» Exercise goal
The answer must be one number: how many lines below contain the word "optional".

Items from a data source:
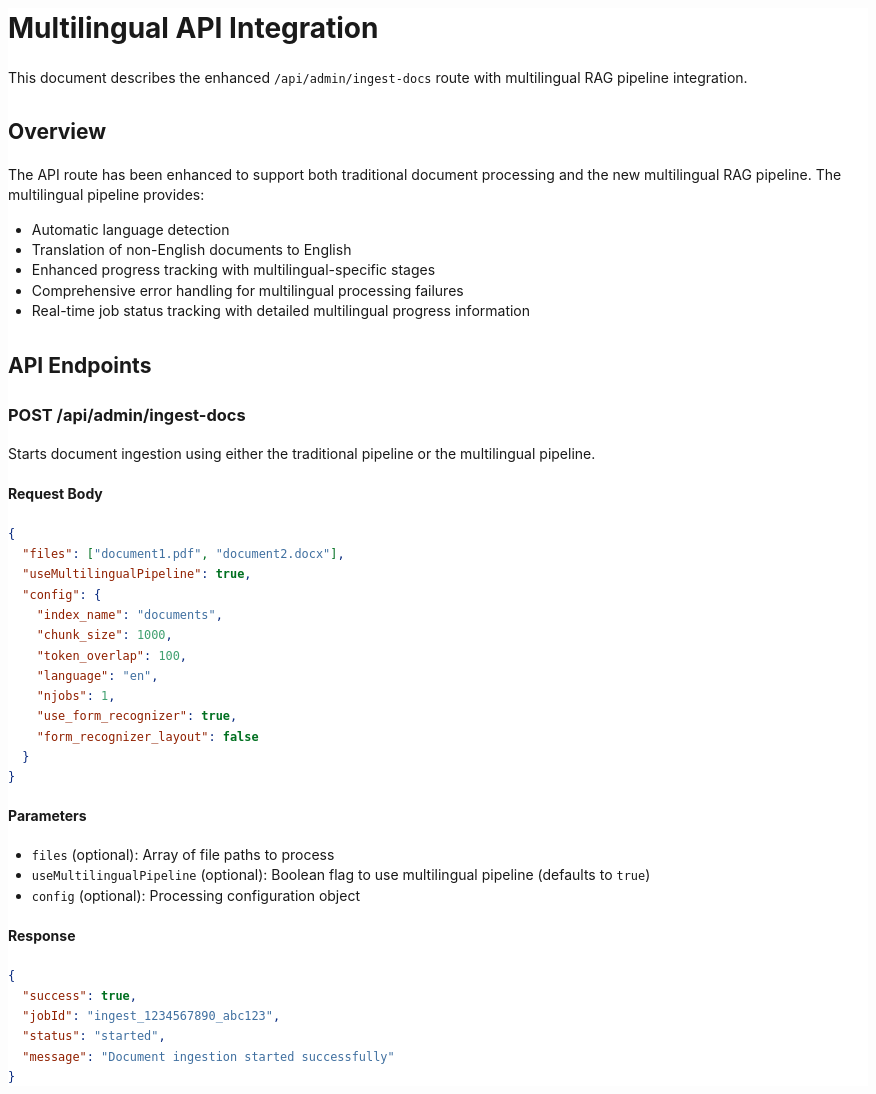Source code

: # Multilingual API Integration

This document describes the enhanced `/api/admin/ingest-docs` route with multilingual RAG pipeline integration.

## Overview

The API route has been enhanced to support both traditional document processing and the new multilingual RAG pipeline. The multilingual pipeline provides:

- Automatic language detection
- Translation of non-English documents to English
- Enhanced progress tracking with multilingual-specific stages
- Comprehensive error handling for multilingual processing failures
- Real-time job status tracking with detailed multilingual progress information

## API Endpoints

### POST /api/admin/ingest-docs

Starts document ingestion using either the traditional pipeline or the multilingual pipeline.

#### Request Body

```json
{
  "files": ["document1.pdf", "document2.docx"],
  "useMultilingualPipeline": true,
  "config": {
    "index_name": "documents",
    "chunk_size": 1000,
    "token_overlap": 100,
    "language": "en",
    "njobs": 1,
    "use_form_recognizer": true,
    "form_recognizer_layout": false
  }
}
```

#### Parameters

- `files` (optional): Array of file paths to process
- `useMultilingualPipeline` (optional): Boolean flag to use multilingual pipeline (defaults to `true`)
- `config` (optional): Processing configuration object

#### Response

```json
{
  "success": true,
  "jobId": "ingest_1234567890_abc123",
  "status": "started",
  "message": "Document ingestion started successfully"
}
```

» Solution
3